05/12/2023. Home Secretary James Cleverly and Rwanda Minister of Foreign Affairs and International Cooperation Vincent Biruta sign a new Treaty that will push forwards the UK-Rwanda Migration and Economic Development Partnership. Kigali, Rwanda.

Rishi Sunak faced another setback on Monday when peers in the House of Lords refused to ratify the new treaty with Rwanda. There is now increasing evidence that the Prime Minister has backed himself into a corner with his commitment to a policy that is seen as illegal, immoral and unworkable by many, or not having gone far enough by those on the right of the party. Robert Jenrick, who was Minister of State for Immigration, stood down after it was revealed that the legislation did not allow the government to override the international laws that stopped the government from sending asylum seekers to central Africa.

To appease this nasty and increasingly vocal wing of the party, Sunak is falling over himself to present himself as the ‘hard man’ of the Tory party on immigration. He should be reminded that ‘if you sup with the devil, you had better have a long spoon.’

The treaty is a last desperate attempt by the government to meet the concerns of the Supreme Court which felt there were insufficient protections in place. It was signed with a huge fanfare by James Cleverly, the Home Secretary, and the Rwandan Foreign Minister, Dr. Vincent Biruta, in Kigali, Rwanda, on 5th December 2023.

It followed an earlier memorandum of understanding signed in April 2022. The Government hopes to send people who arrive here, through so called illegal and dangerous routes, to Rwanda. Their asylum claims will then be processed in that country. If successful, they will be allowed to stay in Rwanda. They will not be allowed to return to the UK.

The Home Office says the assurances in the newly drafted treaty are clear. People relocated to Rwanda are not at risk of being returned to a country where their life or freedom would be threatened if their asylum claims are turned down.

However, the vote of 214 to 171 was influenced by a report published by the House of Lords International Agreements Committee (IAC) who are not convinced by the protections offered in the treaty. The conclusions are clear: “The government should not ratify the treaty until Parliament is satisfied that the protections it provides have been fully implemented.” 

This is thought to be the first time the Lords has voted against the ratification of a treaty. It also represents a significant moment in the ongoing debate over the Safety of Rwanda Bill and its implications for asylum and immigration policy in the UK.

Along with the Supreme Court rulings, legal analysis, published by the United Nations Refugee Agency (UNHCR) on Monday is clear that the transfer of asylum seekers under the UK’s new Rwanda arrangement violates international law. It stresses that the deal is an attempt by the UK to transfer its international obligations of protecting refugees and asylum seekers.

At the same time, asylum seekers feel that their views on the scheme have been ignored and that they are being used as a political football by politicians.

Their concerns about safety have been reinforced by Victoire Ingabire Umuhoza, a Rwandan opposition leader, who argues that Rwanda is not a free country, because political rights are restricted, and civil liberties are curbed.

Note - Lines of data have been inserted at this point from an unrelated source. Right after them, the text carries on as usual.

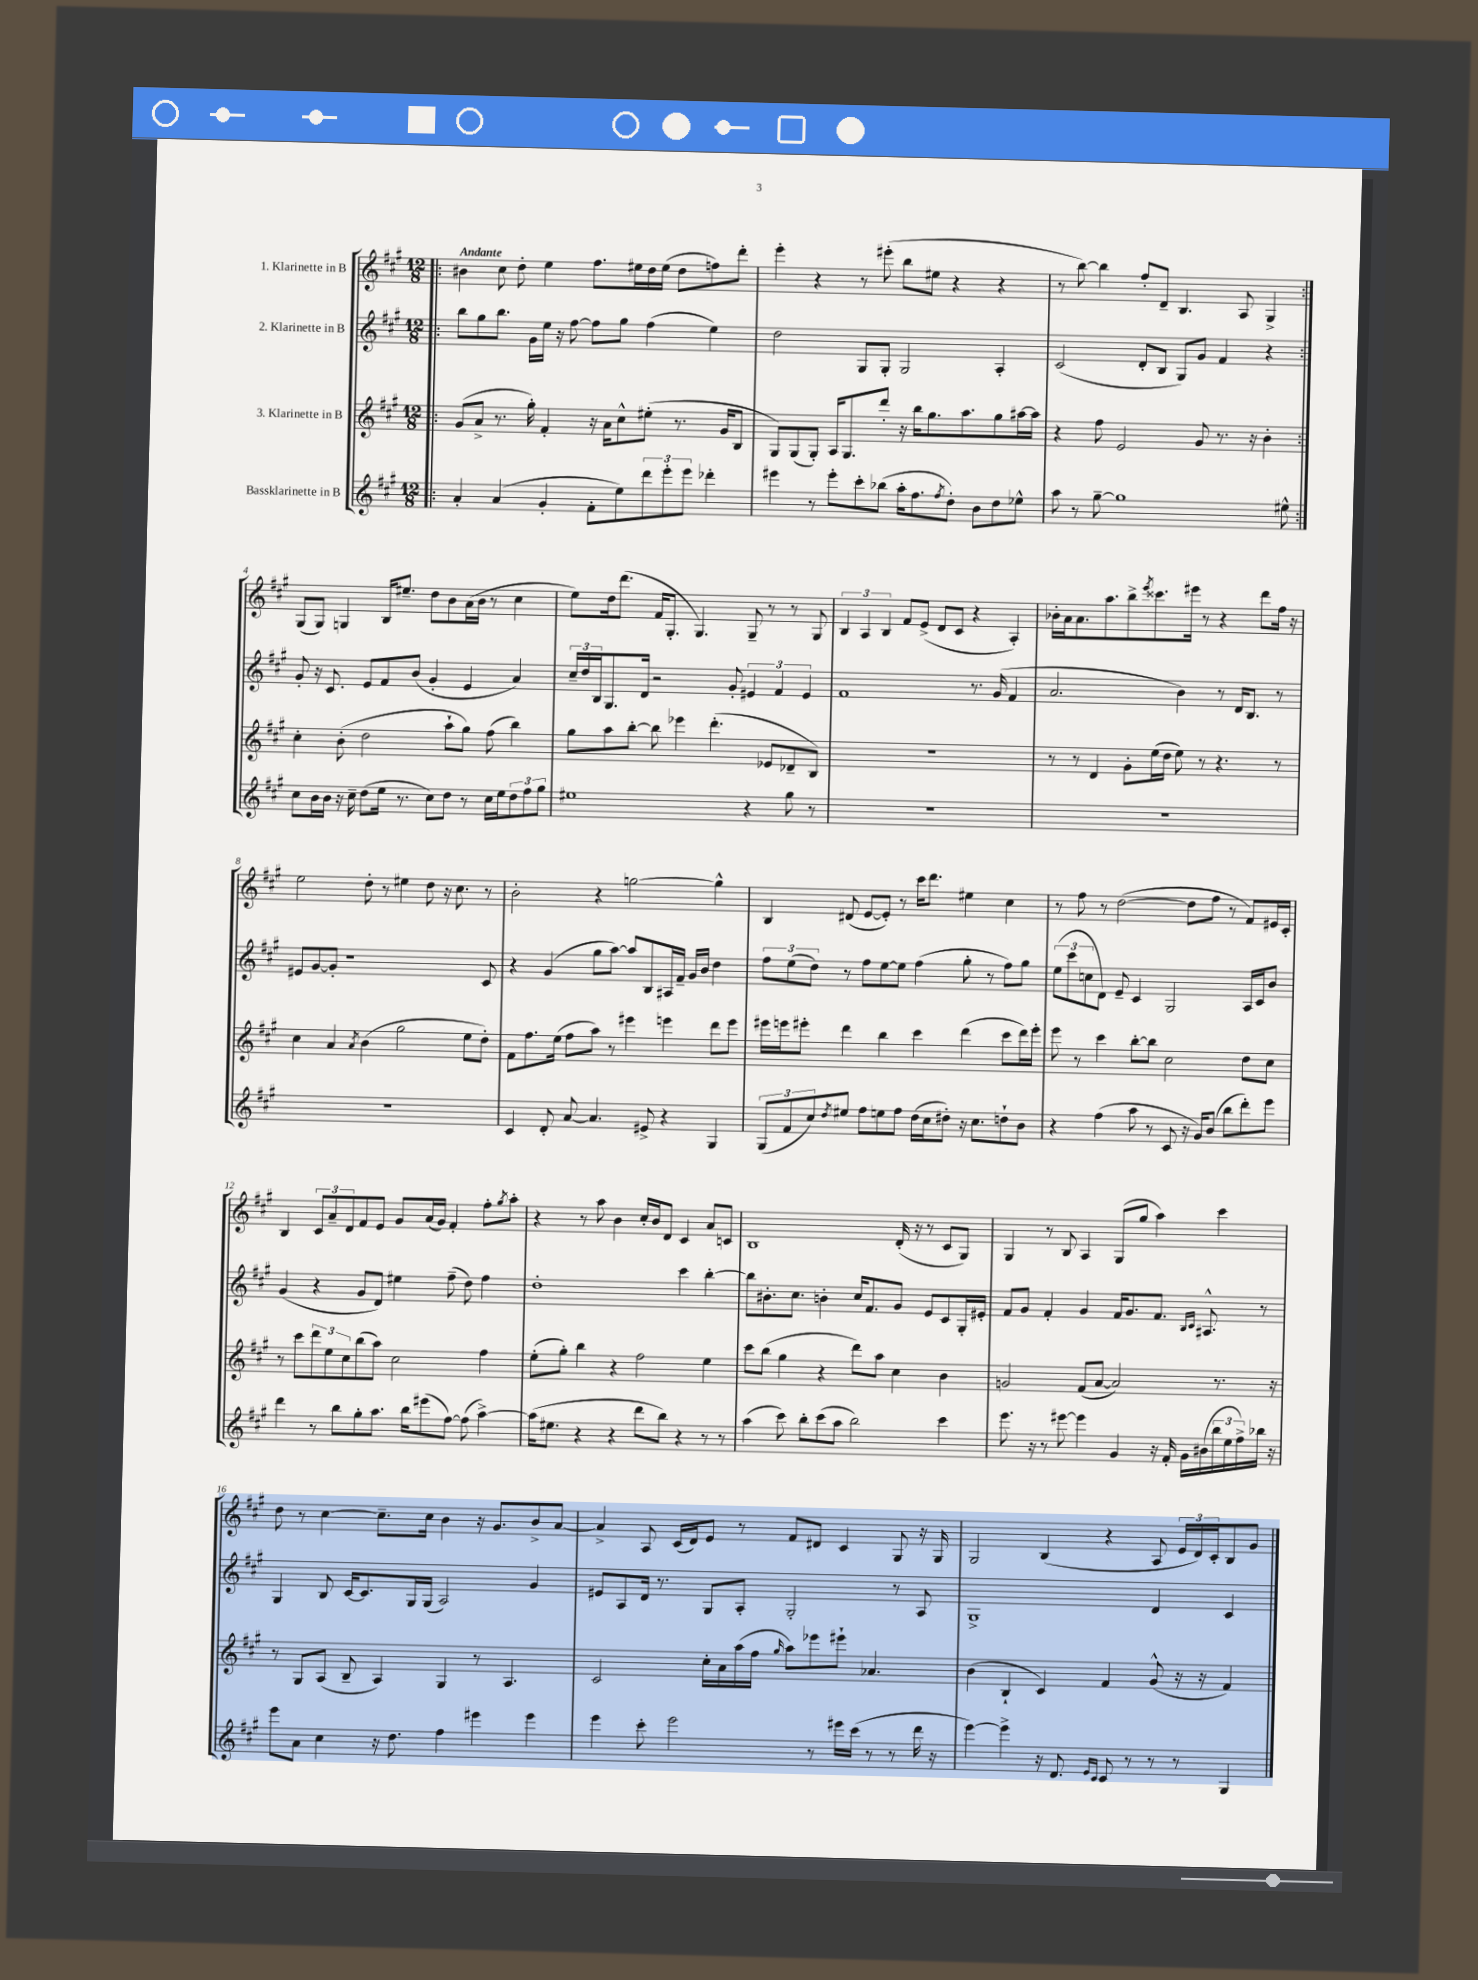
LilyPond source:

<<
\new StaffGroup <<
\new Staff = "s0" \with { instrumentName = "1. Klarinette in B" } {
    \clef treble \key a \major \numericTimeSignature \time 12/8 \tempo "Andante"
    \repeat volta 2 { \bar ".|:" bis'4 cis''8 d''8-. e''4 fis''8. eis''16 d''16 eis''16( d''8 f''8) d'''8-. |
    e'''4-. r4 r8 eis'''8-.( b''8 eis''8 r4 r4 |
    r8 b''8~) b''4 fis''8-. d'8-- b4. a8 gis4-> | }
    gis8( gis8) g4 b16 eis''8.-- d''8 b'8 a'16( b'16 r8 cis''4 |
    e''8) d''16 d'''8.( fis'16 gis8.-. gis4.) gis8-- r8 r8 gis8 |
    \tuplet 3/2 { b4 a4 b4 } fis'8 e'8->( d'8 cis'8 r4 a4-.) |
    bes'16-. a'16 a'8. a''8. b''8-> \acciaccatura { e'''8 } cisis'''8. eis'''16 r8 r4 d'''8 fis''16 r16 |
    e''2 d''8-. r8 eis''4 d''8 r16 cis''8. r8 |
    b'2-. r4 g''2~ g''4-^ |
    b4 dis'8( e'8~ e'8-.) r8 cis'''16 d'''8. eis''4 cis''4 |
    r8 fis''8 r8 d''2~( d''8 fis''8 r8 fis'8) eis'16 cis'16-. |
    b4 \tuplet 3/2 { cis'8 a'8-- d'8 } fis'8 e'8 gis'8 a'16( gis'16) fis'4-. fis''8-. \acciaccatura { gis''8 } a''8-. |
    r4 r8 a''8 b'4 cis''16-. b'16 d'8 cis'4 a'8 c'8 |
    b1 d'16-.( r16 r8 cis'8 gis8) |
    gis4 r8 b8 a4 gis8( gis''8 a''4) cis'''4 |
    d''8 r8 cis''4~ cis''8.-- cis''16 b'4 r16 gis'8. b'8-> a'8~ |
    a'4-> a8 cis'16( d'16) e'8 r8 fis'8 dis'8 cis'4 gis8 r16 gis16 |
    gis2 b4( r4 a8 \tuplet 3/2 { e'16 d'16) cis'16-. } b8 gis'8 \bar "|." |
}
\new Staff = "s1" \with { instrumentName = "2. Klarinette in B" } {
    \clef treble \key a \major \numericTimeSignature \time 12/8
    \repeat volta 2 { \bar ".|:" b''8 gis''8 b''8. gis'16 e''16 r16 fis''8~ fis''8 gis''8 fis''4( e''4) |
    d''2 gis8 gis8-. gis2 a4-. |
    cis'2( d'8-. b8 gis8) gis'8 fis'4 r4 | }
    gis'8-. r16 cis'8. e'8 fis'8 b'8( gis'4-. e'4 a'4) |
    \tuplet 3/2 { cis''16-- d''16 b16 } gis8. d'16 r2 gis'8-. \tuplet 3/2 { eis'4 fis'4 eis'4 } |
    fis'1 r8. gis'16( fis'4 |
    a'2. b'4) r8 d'16 b8. r8 |
    eis'8 gis'8~ gis'8-. r1 cis'8 |
    r4 gis'4( gis''8 a''8~) a''8 b8 ais16 fis'16-- gis'16 b'16 d''4 |
    \tuplet 3/2 { fis''8 e''8( d''8) } r8 fis''8 e''8~ e''8 fis''4( gis''8-. r8 fis''8) gis''8 |
    \tuplet 3/2 { e''8( cis'''8 c''8 } d'8) e'8-- cis'4 gis2 a16 cis'16 b'8 |
    gis'4( r4 gis'8 d'8) eis''4 fis''8--( d''8) fis''4 |
    d''1-. cis'''4 b''4~-. |
    b''8 bis'8.-. cis''8. b'4-. cis''16 fis'8. gis'8 e'8 cis'8 gis16-. eis'16-. |
    fis'8 gis'8 fis'4-. gis'4 fis'16 gis'8. fis'8. \grace { b16 cis'16 } ais8.-^ r8 |
    gis4 b8 cis'16~ cis'8. gis16 gis16( a2) gis'4 |
    eis'8 a8 d'16 r8. gis8 a8-. gis2-. r8 a8 |
    gis1-> d'4 cis'4 \bar "|." |
}
\new Staff = "s2" \with { instrumentName = "3. Klarinette in B" } {
    \clef treble \key a \major \numericTimeSignature \time 12/8
    \repeat volta 2 { \bar ".|:" gis'8( a'8-> r8. gis''16-.) fis'4-. r16 a'16 cis''8-^ eis''8-.( r8. gis'16 b8 |
    gis8) gis8( gis8-.) a16 gis8. d'''8-. r16 b''16 gis''8. a''8. gis''8 ais''16~ ais''16 |
    r4 fis''8 e'2 gis'8 r8. r16 b'4-. | }
    cis''4-. b'8-.( d''2 a''8-! gis''8) fis''8( b''4) |
    gis''8 a''8 b''8~-. b''8 ees'''4 d'''4.-.( ees'8 des'8-- b8) |
    R1. |
    r8 r8 d'4 gis'8-. e''16( d''16 e''8) r8 r4. r8 |
    cis''4 a'4 \acciaccatura { a'8 } b'4( gis''2 e''8 d''8-.) |
    fis'8 fis''8. e''16( fis''8 a''8) r8 eis'''4 e'''4 d'''8 e'''8 |
    eis'''16 e'''16 eis'''8-. d'''4 b''4 cis'''4 d'''4( cis'''8 d'''16) eis'''16-. |
    e'''8 r8 cis'''4 b''8~-. b''8 cis''2 d''8 cis''8 |
    r8 cis'''8 \tuplet 3/2 { d'''8 e''8 cis''8 } b''8( a''8) cis''2 fis''4 |
    e''8-.( gis''8-.) b''4 r4 fis''2 e''4 |
    cis'''8 b''8( gis''4 r4 d'''8) a''8 cis''4 b'4 |
    g'2 fis'8( a'8~ a'2) r8. r16 |
    r8 gis8 a8( b8-- a4) gis4 r8 a4. |
    cis'2 cis''16-. a'16 a''16( fis''16 \grace { gis''16 } a''8) ees'''8 eis'''8-! aes'4. |
    b'4( b4-! cis'4) fis'4 gis'8-^( r16 r16 fis'4) \bar "|." |
}
\new Staff = "s3" \with { instrumentName = "Bassklarinette in B" } {
    \clef treble \key a \major \numericTimeSignature \time 12/8
    \repeat volta 2 { \bar ".|:" a'4-. a'4( gis'4-. fis'8-. e''8) \tuplet 3/2 { d'''8 e'''8-. e'''8 } des'''4-. |
    eis'''4 r8 eis'''8-. cis'''8-. bes''8( a''16-. fis''8. \acciaccatura { fis''8 } d''8-.) b'8 d''8 ees''8-^ |
    a''8 r8 gis''8~-- gis''1 eis''8-^ | }
    cis''8 b'16 b'16 r16 cis''16-- d''8( e''16 r8. cis''8) d''8 r8 cis''16 e''16 \tuplet 3/2 { d''8 fis''8 gis''8 } |
    eis''1 r4 gis''8 r8 |
    R1. |
    R1. |
    R1. |
    cis'4 d'8-. a'8~ a'4. eis'8-> r4 gis4 |
    \tuplet 3/2 { gis8( fis'8 cis''8) } \acciaccatura { d''8 } eis''8 fis''8 e''8 fis''8 d''16( cis''16 dis''8-.) r16 cis''8. d''8-! b'8 |
    r4 fis''4( a''8 r8 cis'8 r16 gis'16) b'8( b''8 d'''8-.) e'''8 |
    d'''4 r8 b''8 gis''8-. a''8. b''16 eis'''8( fis''8~) fis''8( a''4~->) |
    a''16( eis''8. r4 r4 d'''8 b''8) r4 r8 r8 |
    a''4( cis'''8) b''8-. cis'''8( a''8 b''2) cis'''4 |
    e'''8. r16 r8 eis'''8~ eis'''4 gis'4 r16 fis'16-. gis'16 bis'16( \tuplet 3/2 { b''16 e''16 fis''16->) } bes''16 r16 |
    e'''8 a'8 cis''4 r16 d''8. fis''4 eis'''4 eis'''4 |
    e'''4 cis'''8-. e'''2 r8 eis'''16 cis'''16( r8 r8 d'''16 r16 |
    e'''4~) e'''4-> r16 d'8. \grace { e'16 cis'16 } cis'8 r8 r8 r8 gis4 \bar "|." |
}
>>
>>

She also points out that Rwanda remains one of the poorest and least developed countries in the world and the most unequal country in the East Africa region.

Threatening asylum seekers with removal to Rwanda is seen by many as a form of psychological torture. The policy has changed the perception of the UK as a country where freedom of speech is respected.

The Rwanda policy is just one example of the UK’s inhumane approach to people from war-torn countries across the world in desperate need of help and support. People seeking asylum receive little financial support and are not allowed to work. They can be detained indefinitely. Those with newly granted refugee status often face destitution and homelessness, and resettlement programmes only provide a lifeline for a fraction of those in need.

However, when it comes to becoming involved in American-led conflicts across the globe, the UK is not so reticent. Many of the refugees risking their lives in flimsy boats to reach sanctuary here are from countries such as Iraq, Syria, Libya, and Afghanistan whose infrastructures have either been destroyed by American/NATO bombs or have been abandoned when they are no longer useful.

At the same time our government is supporting Israel in its quest to wipe Palestine off the map, having already displaced 90% of the population, and is attacking one of the poorest countries in Western Asia, Yemen. Bombs continue to be the favoured method of conflict resolution. Sadly, dealing with the catastrophic humanitarian fallout is not a priority.

Rwanda will not save Rishi Sunak’s political skin. It will merely add fuel to the fire of the aggrieved far right of the party.